= James Wyckoff =

American economist

James Humphrey Wyckoff is a U.S.-American education economist who currently serves as Memorial Professor of Education and Public Policy (formerly the Curry Memorial Professor) at the University of Virginia, where he is also the Director of the Center for Education Policy and Workforce Competitiveness. His research on the impact of teacher compensation on teacher performance (together with Thomas Dee) has been awarded the Raymond Vernon Memorial Award of the Association for Public Policy Analysis and Management in 2015.

== Biography==

James Wyckoff earned a B.A. in economics from Denison University in 1974 and a Ph.D. in economics from the University of North Carolina, Chapel Hill, in 1982. After his graduation, he became an assistant professor of economics at the University of Oklahoma, Norman (1982–86) before moving to the University at Albany, SUNY in 1986, where he worked as assistant professor of public administration before being promoted to associate professor and then to full professor. Intermittedly, Wyckoff also served as chair of Albany's Department of Public Administration and Policy (1996–98) and as Acting Dean of its Graduate School of Public Affairs (1998–2000). Since 2008, Wyckoff has been a professor at the University of Virginia's School of Education and Human Development and Frank Batten School of Leadership and Public Policy, where he was honored with the position of Memorial Professor of Education (formerly Curry Memorial Professor) in 2011. In 2010, he moreover became Director of EdPolicyWorks, also known as the Center on Education Policy and Workforce Competitiveness.

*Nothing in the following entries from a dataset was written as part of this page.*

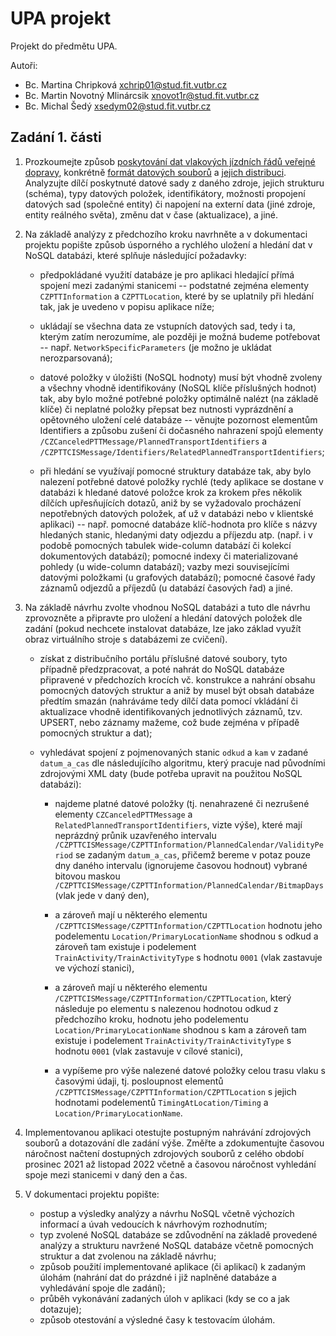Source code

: # UPA projekt

Projekt do předmětu UPA.

Autoři:
* Bc. Martina Chripková <xchrip01@stud.fit.vutbr.cz>
* Bc. Martin Novotný Mlinárcsik <xnovot1r@stud.fit.vutbr.cz>
* Bc. Michal Šedý <xsedym02@stud.fit.vutbr.cz>


## Zadání 1. části

1) Prozkoumejte způsob [poskytování dat vlakových jízdních řádů veřejné dopravy](https://mdcr.cz/Dokumenty/Verejna-doprava/Jizdni-rady,-kalendare-pro-jizdni-rady,-metodi-%281%29/Jizdni-rady-verejne-dopravy), konkrétně [formát datových souborů](https://portal.cisjr.cz/pub/draha/celostatni/szdc/Popis%20DJ%C5%98_CIS_v1_09.pdf) a [jejich distribuci](https://portal.cisjr.cz/pub/draha/celostatni/szdc/). Analyzujte dílčí poskytnuté datové sady z daného zdroje, jejich strukturu (schéma), typy datových položek, identifikátory, možnosti propojení datových sad (společné entity) či napojení na externí data (jiné zdroje, entity reálného světa), změnu dat v čase (aktualizace), a jiné.


2) Na základě analýzy z předchozího kroku navrhněte a v dokumentaci projektu popište způsob úsporného a rychlého uložení a hledání dat v NoSQL databázi, které splňuje následující požadavky:

   *  předpokládané využití databáze je pro aplikaci hledající přímá spojení mezi zadanými stanicemi -- podstatné zejména elementy `CZPTTInformation` a `CZPTTLocation`, které by se uplatnily při hledání tak, jak je uvedeno v popisu aplikace níže;

   * ukládají se všechna data ze vstupních datových sad, tedy i ta, kterým zatím nerozumíme, ale později je možná budeme potřebovat -- např. `NetworkSpecificParameters` (je možno je ukládat nerozparsovaná);

   * datové položky v úložišti (NoSQL hodnoty) musí být vhodně zvoleny a všechny vhodně identifikovány (NoSQL klíče příslušných hodnot) tak, aby bylo možné potřebné položky optimálně nalézt (na základě klíče) či neplatné položky přepsat bez nutnosti vyprázdnění a opětovného uložení celé databáze -- věnujte pozornost elementům Identifiers a způsobu zušení či dočasného nahrazení spojů elementy `/CZCanceledPTTMessage/PlannedTransportIdentifiers` a `/CZPTTCISMessage/Identifiers/RelatedPlannedTransportIdentifiers`;

   * při hledání se využívají pomocné struktury databáze tak, aby bylo nalezení potřebné datové položky rychlé (tedy aplikace se dostane v databázi k hledané datové položce krok za krokem přes několik dílčích upřesňujících dotazů, aniž by se vyžadovalo procházení nepotřebných datových položek, ať už v databázi nebo v klientské aplikaci) -- např. pomocné databáze klíč-hodnota pro klíče s názvy hledaných stanic, hledanými daty odjezdu a příjezdu atp. (např. i v podobě pomocných tabulek wide-column databází či kolekcí dokumentových databází); pomocné indexy či materializované pohledy (u wide-column databází); vazby mezi souvisejícími datovými položkami (u grafových databází); pomocné časové řady záznamů odjezdů a příjezdů (u databází časových řad) a jiné.


3) Na základě návrhu zvolte vhodnou NoSQL databázi a tuto dle návrhu zprovozněte a připravte pro uložení a hledání datových položek dle zadání (pokud nechcete instalovat databáze, lze jako základ využít obraz virtuálního stroje s databázemi ze cvičení).

   * získat z distribučního portálu příslušné datové soubory, tyto případně předzpracovat, a poté nahrát do NoSQL databáze připravené v předchozích krocích vč. konstrukce a nahrání obsahu pomocných datových struktur a aniž by musel být obsah databáze předtím smazán (nahráváme tedy dílčí data pomocí vkládání či aktualizace vhodně identifikovaných jednotlivých záznamů, tzv. UPSERT, nebo záznamy mažeme, což bude zejména v případě pomocných struktur a dat);

   * vyhledávat spojení z pojmenovaných stanic `odkud` a `kam` v zadané `datum_a_cas` dle následujícího algoritmu, který pracuje nad původními zdrojovými XML daty (bude potřeba upravit na použitou NoSQL databázi): 

       * najdeme platné datové položky (tj. nenahrazené či nezrušené elementy `CZCanceledPTTMessage` a `RelatedPlannedTransportIdentifiers`, vizte výše), které mají neprázdný průnik uzavřeného intervalu `/CZPTTCISMessage/CZPTTInformation/PlannedCalendar/ValidityPeriod` se zadaným `datum_a_cas`, přičemž bereme v potaz pouze dny daného intervalu (ignorujeme časovou hodnout) vybrané bitovou maskou `/CZPTTCISMessage/CZPTTInformation/PlannedCalendar/BitmapDays` (vlak jede v daný den),

       * a zároveň mají u některého elementu `/CZPTTCISMessage/CZPTTInformation/CZPTTLocation` hodnotu jeho podelementu `Location/PrimaryLocationName` shodnou s odkud a zároveň tam existuje i podelement `TrainActivity/TrainActivityType` s hodnotu `0001` (vlak zastavuje ve výchozí stanici),

       * a zároveň mají u některého elementu `/CZPTTCISMessage/CZPTTInformation/CZPTTLocation`, který následuje po elementu s nalezenou hodnotou odkud z předchozího kroku, hodnotu jeho podelementu `Location/PrimaryLocationName` shodnou s kam a zároveň tam existuje i podelement `TrainActivity/TrainActivityType` s hodnotu `0001` (vlak zastavuje v cílové stanici),

       * a vypíšeme pro výše nalezené datové položky celou trasu vlaku s časovými údaji, tj. posloupnost elementů `/CZPTTCISMessage/CZPTTInformation/CZPTTLocation` s jejich hodnotami podelementů `TimingAtLocation/Timing` a `Location/PrimaryLocationName`.


5) Implementovanou aplikaci otestujte postupným nahrávání zdrojových souborů a dotazování dle zadání výše. Změřte a zdokumentujte časovou náročnost načtení dostupných zdrojových souborů z celého období prosinec 2021 až listopad 2022 včetně a časovou náročnost vyhledání spoje mezi stanicemi v daný den a čas.


6) V dokumentaci projektu popište:

   * postup a výsledky analýzy a návrhu NoSQL včetně výchozích informací a úvah vedoucích k návrhovým rozhodnutím;
   * typ zvolené NoSQL databáze se zdůvodnění na základě provedené analýzy a strukturu navržené NoSQL databáze včetně pomocných struktur a dat zvolenou na základě návrhu;
   * způsob použití implementované aplikace (či aplikací) k zadaným úlohám (nahrání dat do prázdné i již naplněné databáze a vyhledávání spoje dle zadání);
   * průběh vykonávání zadaných úloh v aplikaci (kdy se co a jak dotazuje);
   * způsob otestování a výsledné časy k testovacím úlohám.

In terms of professional activities, Wyckoff is affiliated with the Association for Education Finance and Policy, whose president he was in 2004, and a member of the policy council of the Association for Public Policy Analysis and Management (2006–10), among else. Moreover, he sits on the editorial boards of the Journal of Policy Analysis and Management, Educational Researcher and Education Finance and Policy and has done so in the past for the Economics of Education Review.

== Research==

James Wyckoff's research focuses on teacher labour markets, in particular on the preparation, recruitment, assessment and retention of teachers, within which he has frequently collaborated with Donald Boyd, Susanna Loeb and Hamilton Lankford. However, in the 1990s, Wyckoff has also performed research on e.g. school choice, finding (with Lankford) parents to trade-off between the relative quality of school offerings, the tuition of religious schools, the characteristics of other students in public and religious schools, and their family's socioeconomic characteristics.

Analysing the sorting of teachers by qualifications in New York with Lankford and Loeb, Wyckoff found that low-income, low-achieving and non-white students, especially in urban schools, are generally taught by the least skilled teachers, with salaries rarely leaning against and sometimes even contributing to this sorting. In further research with Boyd, they find teacher labor markets' spatial scope to be very small as teachers display strong preferences for proximity, which in turn makes it more difficult for urban schools to recruit new, well-qualified teachers. Overall, they attribute teacher sorting to a combination of more qualified teachers being more likely to leave schools with very low-performing students and schools with such students generally experiencing higher turnover than other schools, though high growth in student achievement can effectively act as a retention mechanism for effective teachers in low-achieving schools. In particular, effective teachers tend to leave low-achieving schools (but not high-achieving schools) within their second and third years at these schools, thereby likely contributing to the widening of the learning outcomes between students; by contrast, less effective teachers tend to leave both low- and high-performing schools within their first year. Importantly, they also find that the main driver behind teachers' turnover decisions in New York City is their (negative) perception of the school administration. The resulting teacher turnover evidently harms students' test scores in math and English language arts, especially in schools with many Black and low-performing students.

However, narrowing the gap between the qualifications of teachers in high- and low-performing schools is possible; for example, the NYC Teaching Fellows and Teach for America initiatives were able to substantially reduce such a gap between New York City's low- and high-poverty schools over 2000–2005 by substituting uncertified teachers in high-poverty schools by academically qualified teachers. Further research by Wyckoff and his co-authors on teachers' preparation and recruitment has found that teachers with reduced pre-job coursework often provide smaller initial gains in both math and English language arts when compared to teachers who completed a university-based teacher education program, though most differences disappear as the cohort matures and that teacher preparation programs' vary in their impact on teachers' value added to student test score performance, with practice-based preparation being particularly effective for new teachers. However, in the past, Wyckoff has been cautious to call for specific policies regarding teacher certification and preparation, arguing that the verdict on their impact on teacher quality and student achievement was still out. Moreover, teachers who have the highest value-added to student test performance have distinctly different instructional practice profiles, e.g. consistently scoring better on Explicit Strategy Instruction. Finally, together with Thomas Dee, Wyckoff has also evaluated IMPACT, the high-powered teacher-evaluation system introduced by Michelle Rhee in Washington D.C., and found that dismissal threats increased the voluntary attrition of low-performing teachers and improved the performance of remaining teachers, while financial incentives were effective in further improving the performance of high-performing teachers.